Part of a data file
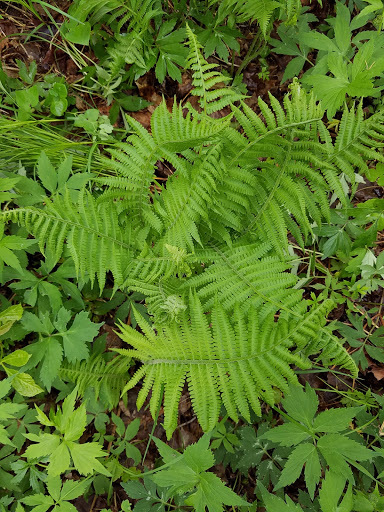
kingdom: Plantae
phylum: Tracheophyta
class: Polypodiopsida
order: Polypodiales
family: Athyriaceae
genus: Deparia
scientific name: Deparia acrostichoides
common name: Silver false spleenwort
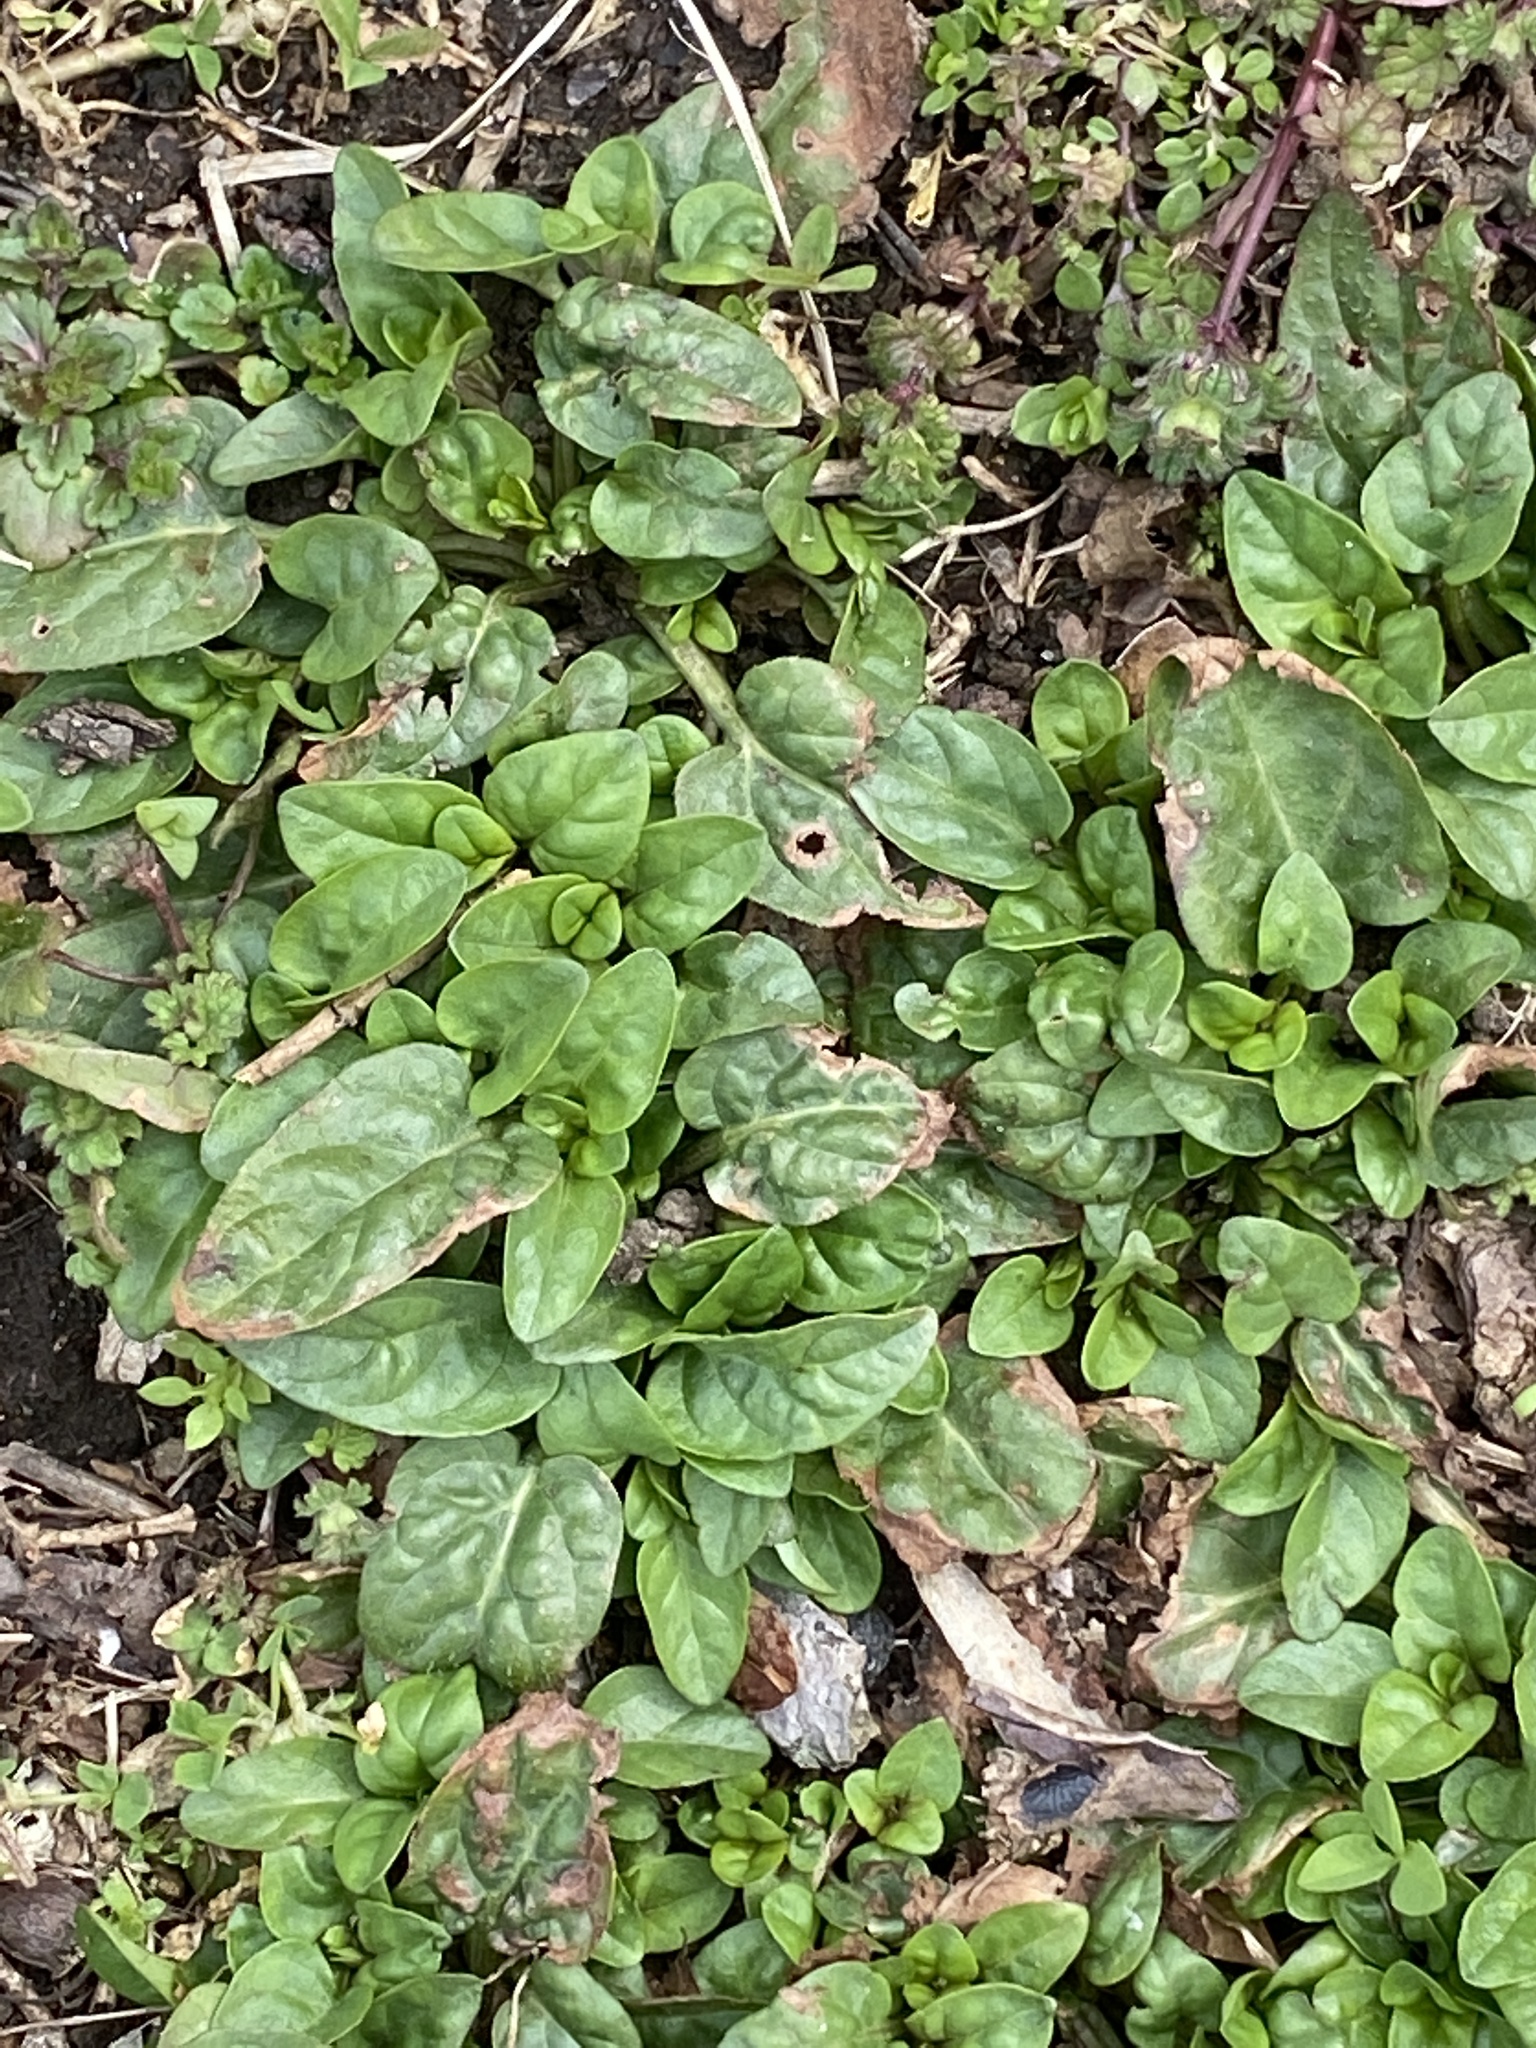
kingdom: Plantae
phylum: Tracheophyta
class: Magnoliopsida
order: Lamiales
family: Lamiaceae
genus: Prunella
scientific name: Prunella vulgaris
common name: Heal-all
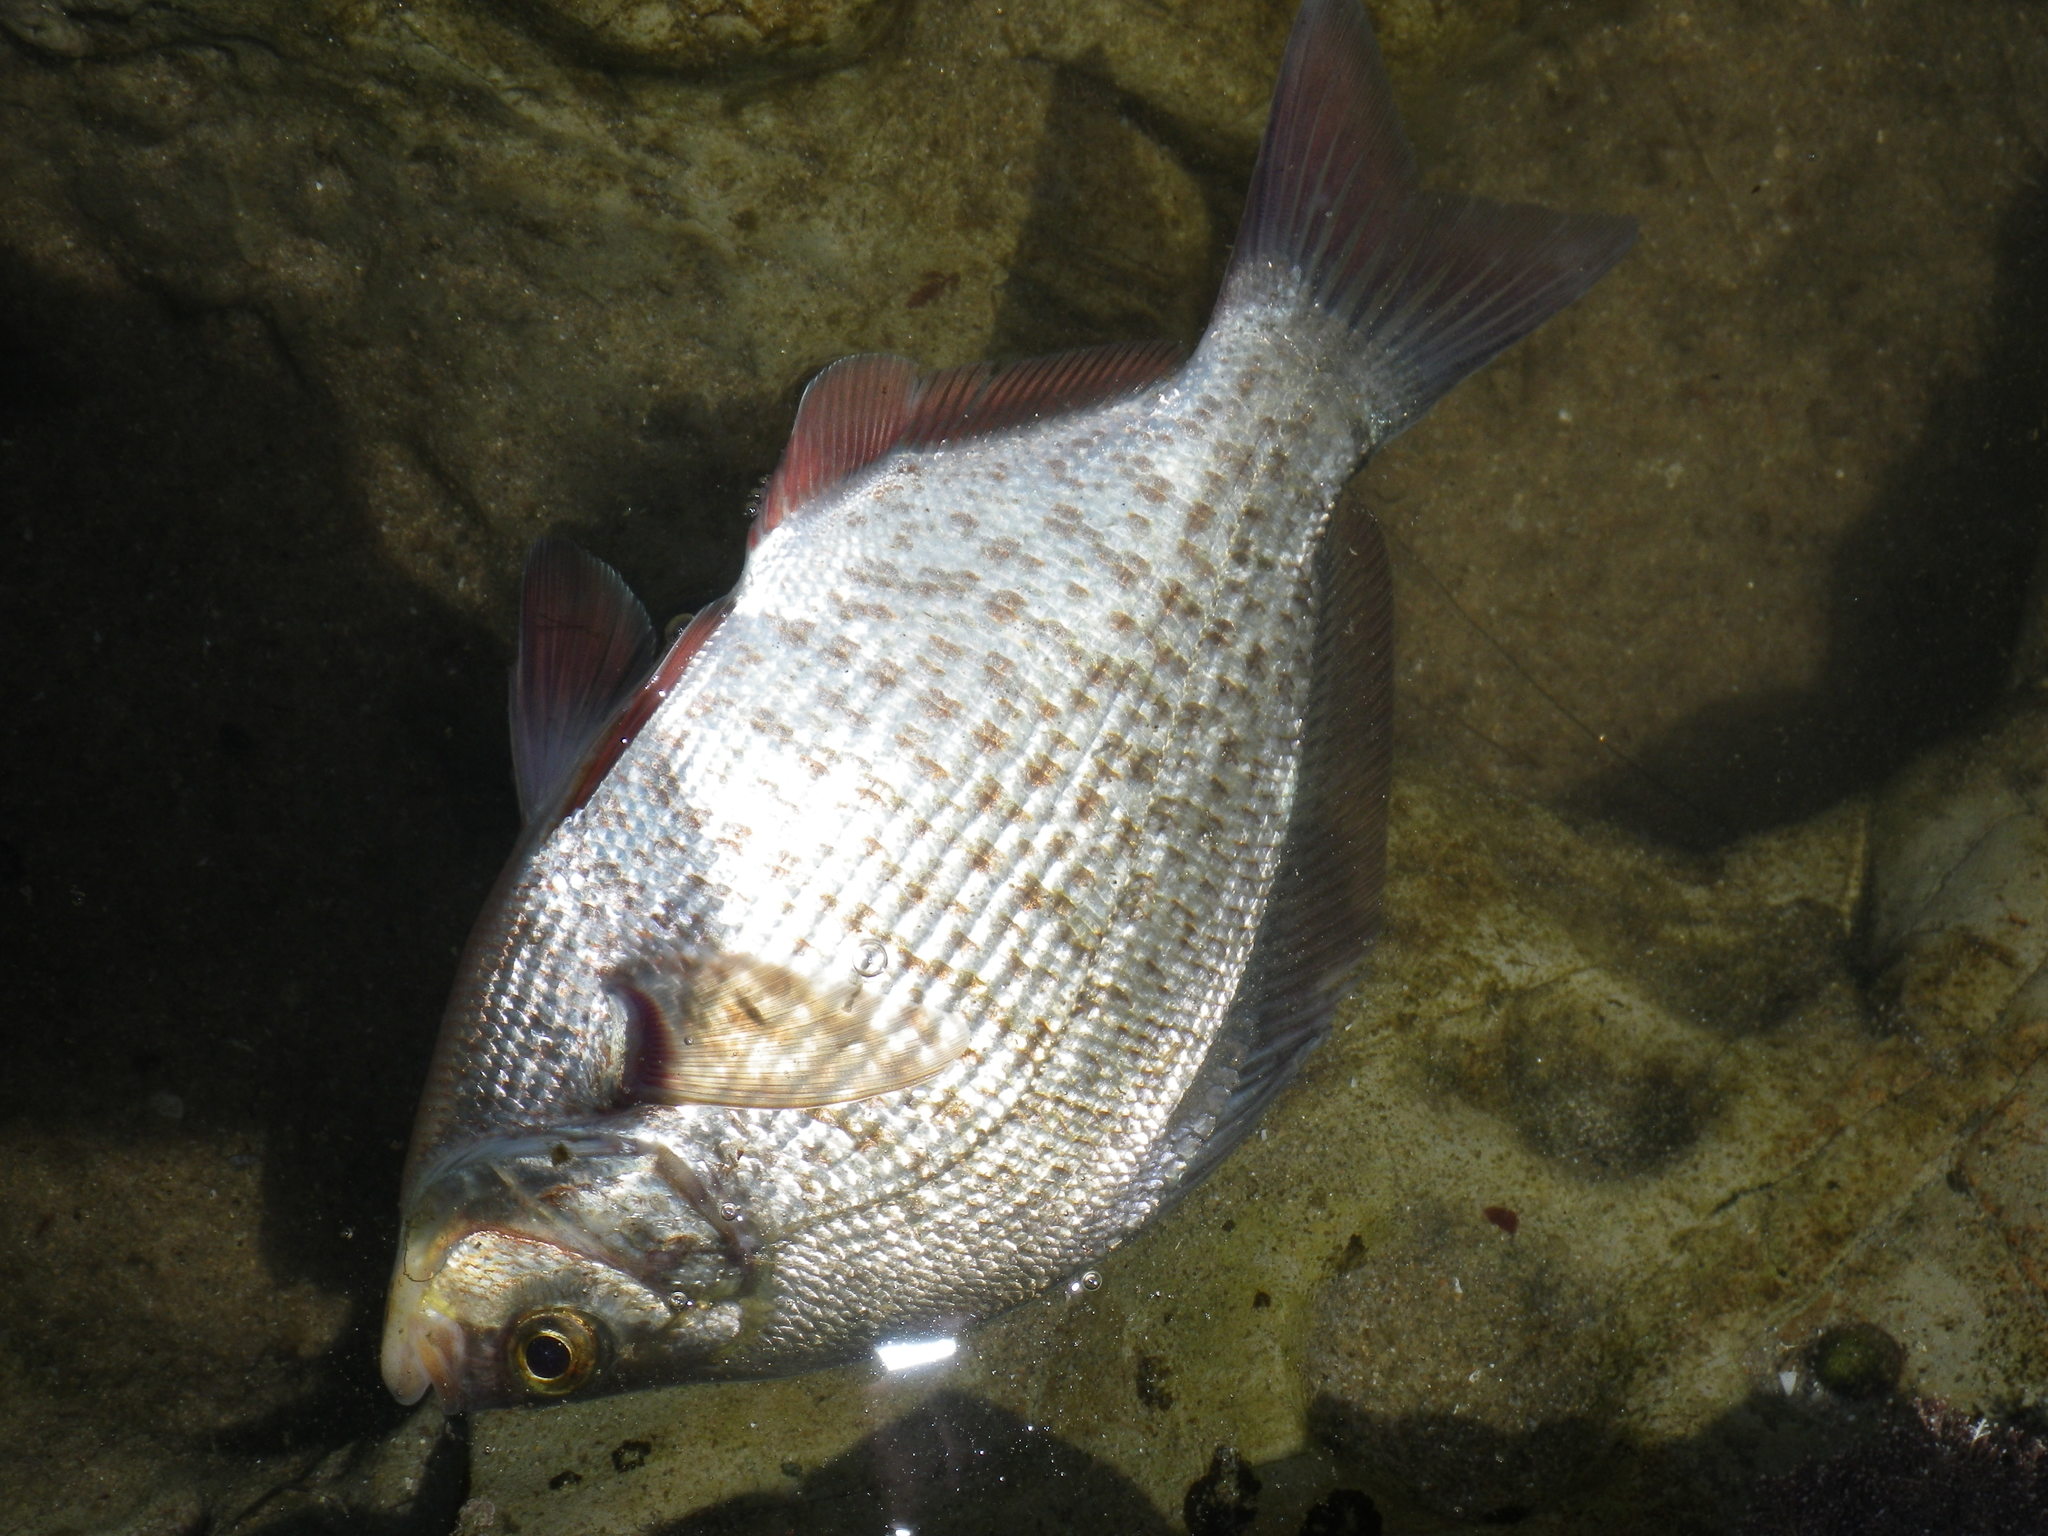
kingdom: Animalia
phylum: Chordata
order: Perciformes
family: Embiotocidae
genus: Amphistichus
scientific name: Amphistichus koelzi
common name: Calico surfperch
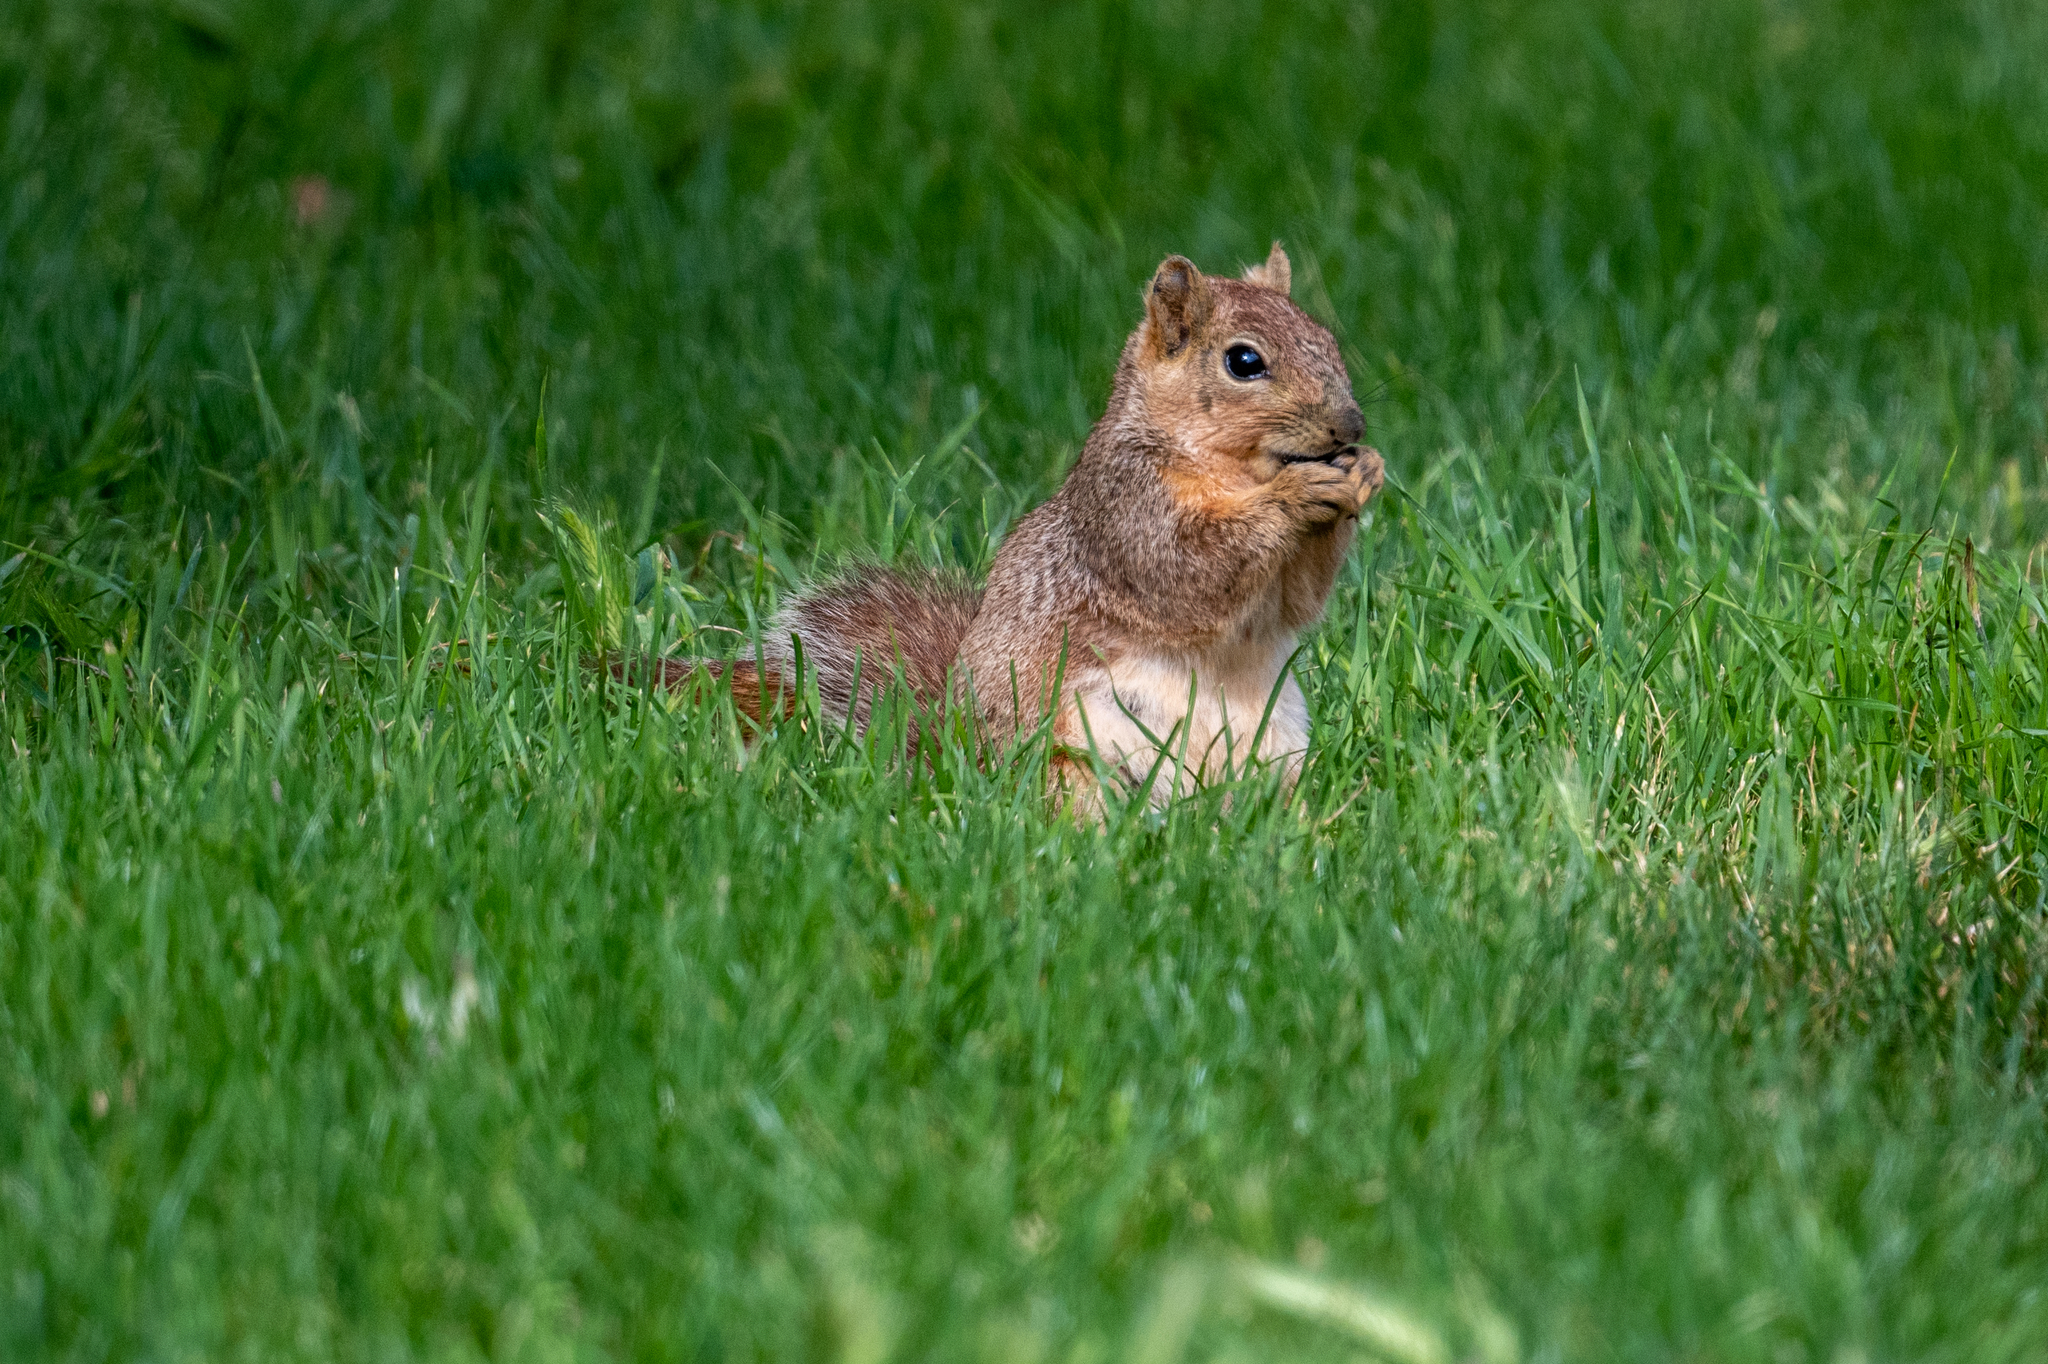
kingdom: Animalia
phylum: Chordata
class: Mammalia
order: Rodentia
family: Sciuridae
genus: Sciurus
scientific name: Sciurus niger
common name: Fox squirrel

§ **SHORT EXERCISE**:
Pull out everything from the start of the records down to and including the line that contains "genus: Amphistichus", and repeat those lines exactly. Leave the pictures out of your answer.

§ **OUTPUT OF THE EXERCISE**:
kingdom: Plantae
phylum: Tracheophyta
class: Polypodiopsida
order: Polypodiales
family: Athyriaceae
genus: Deparia
scientific name: Deparia acrostichoides
common name: Silver false spleenwort
kingdom: Plantae
phylum: Tracheophyta
class: Magnoliopsida
order: Lamiales
family: Lamiaceae
genus: Prunella
scientific name: Prunella vulgaris
common name: Heal-all
kingdom: Animalia
phylum: Chordata
order: Perciformes
family: Embiotocidae
genus: Amphistichus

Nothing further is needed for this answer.